Yeah, 100 percent. My grandfather lived with us. The ability to get that supplemental disability [benefit] back in the day, because he was blind, was tremendously helpful to our family.
And now you’re the commissioner. Talk a little bit about what your priorities are and what steps you’ve taken in that direction.
Coming in as commissioner, [from] the time you’re nominated and then ultimately confirmed, you’re paying a lot more attention to the organization you’re going to run, but you’re doing it from afar. There was a lot of change that went on before I was appointed, but I went on the website, looked at the performance stats and thought that we could do a much better job for the American public. If we’re going to live the mandate of the president, his great mission, which is to protect and preserve [Social Security], the first thing we have to be able to do is serve the American public in a manner they’re accustomed to being served.
We created a phrase, I created before I got there, which is: We’re going to meet clients where they want to be met. Let’s meet ’em in the field offices, let’s meet ’em on the phones, let’s meet ’em on the web — however they want.
And I think we have a lot of accomplishments there. We cut phone wait times by, in many cases, more than 50 percent.
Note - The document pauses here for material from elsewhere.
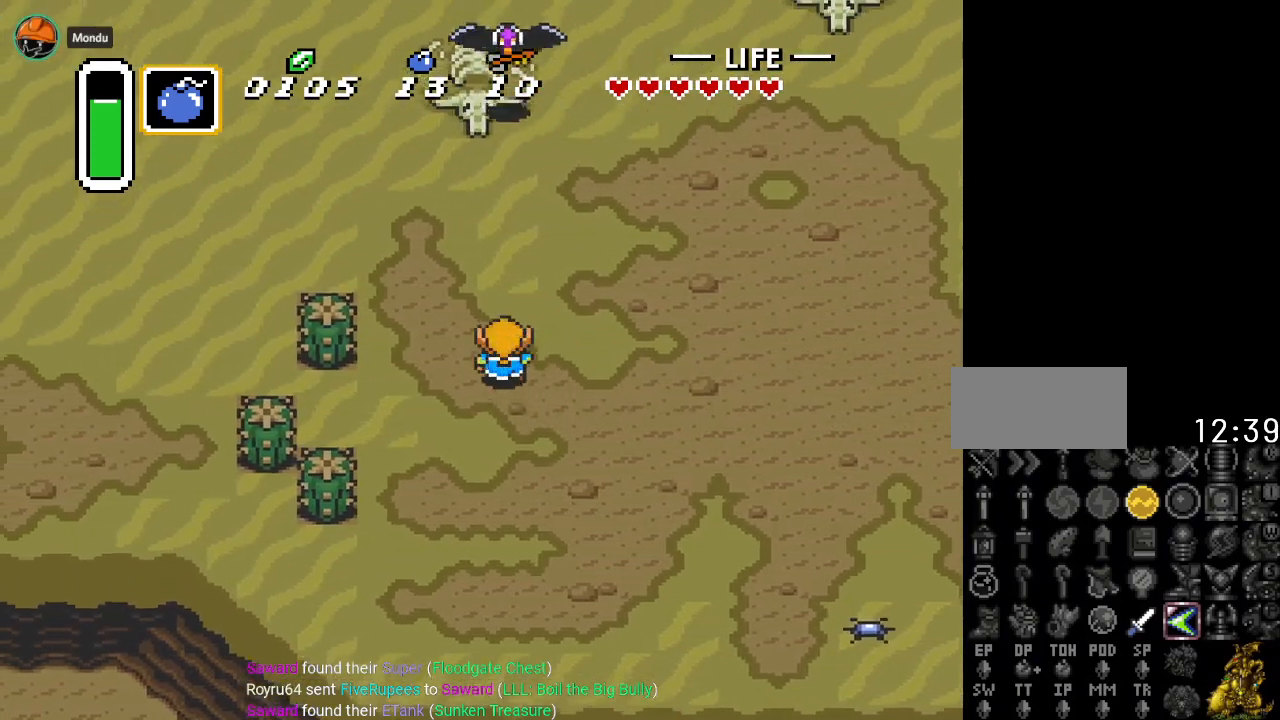
{"buttons": ["DPAD_UP", "DPAD_LEFT"], "events": [[234, "DPAD_LEFT", "down"]]}
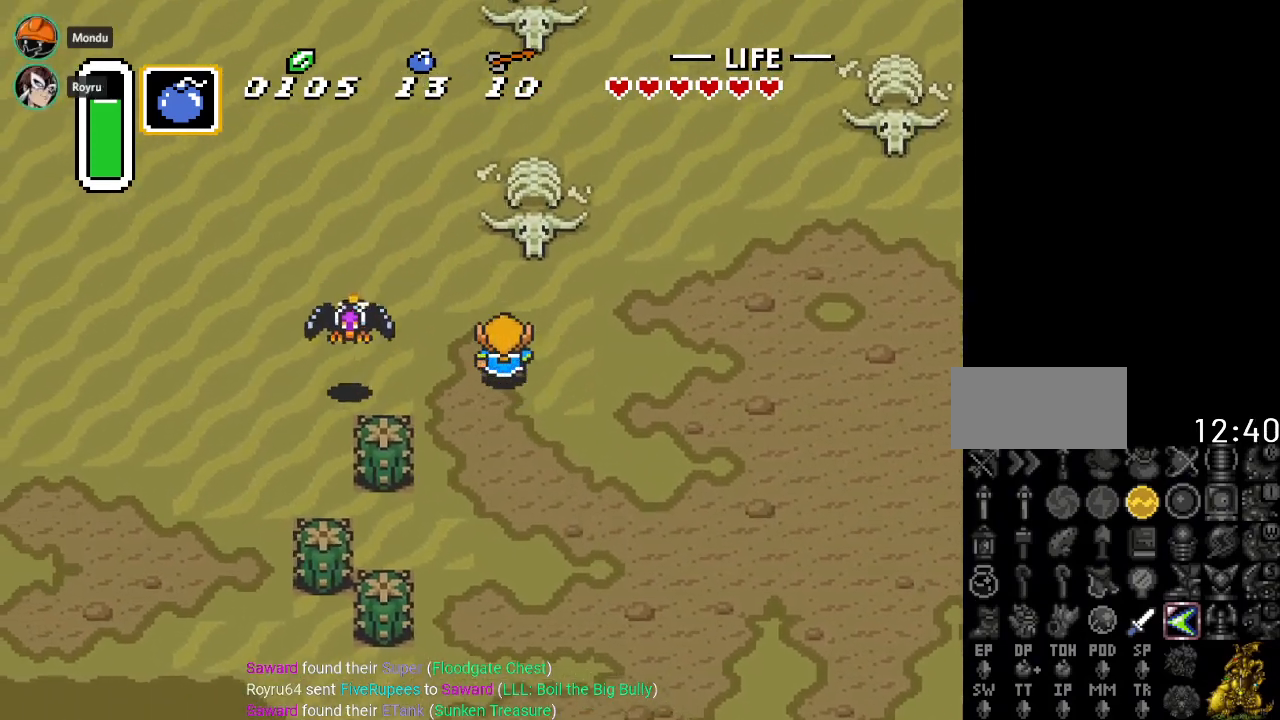
{"buttons": ["DPAD_LEFT"], "events": [[166, "DPAD_UP", "up"]]}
That allowed us to answer 65 [percent] more calls last year than in the prior year. I think that matters. That means people get their confidence up that they’re not going to wait long and they’re going to get served. And then, putting appointments out there in the field offices allows people to wait maybe six minutes when they go to a field office with an appointment.
So it’s really about being a digital-first agency but meeting clients where they want to be met and always being, you know, the human touch where they need it.